▸ **ABOUT THIS EXERCISE**
Count the lines below that contain the word "list". Give only the number.

▸ **DATASET**

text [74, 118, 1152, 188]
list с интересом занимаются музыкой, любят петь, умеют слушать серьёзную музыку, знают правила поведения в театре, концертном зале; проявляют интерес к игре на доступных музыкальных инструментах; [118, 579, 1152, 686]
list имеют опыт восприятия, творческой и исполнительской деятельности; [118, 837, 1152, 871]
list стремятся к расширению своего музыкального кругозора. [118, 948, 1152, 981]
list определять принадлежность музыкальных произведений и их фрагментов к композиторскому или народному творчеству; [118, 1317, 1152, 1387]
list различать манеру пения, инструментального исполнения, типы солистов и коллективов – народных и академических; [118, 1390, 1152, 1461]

▸ **RESPONSE TO THIS TASK**
5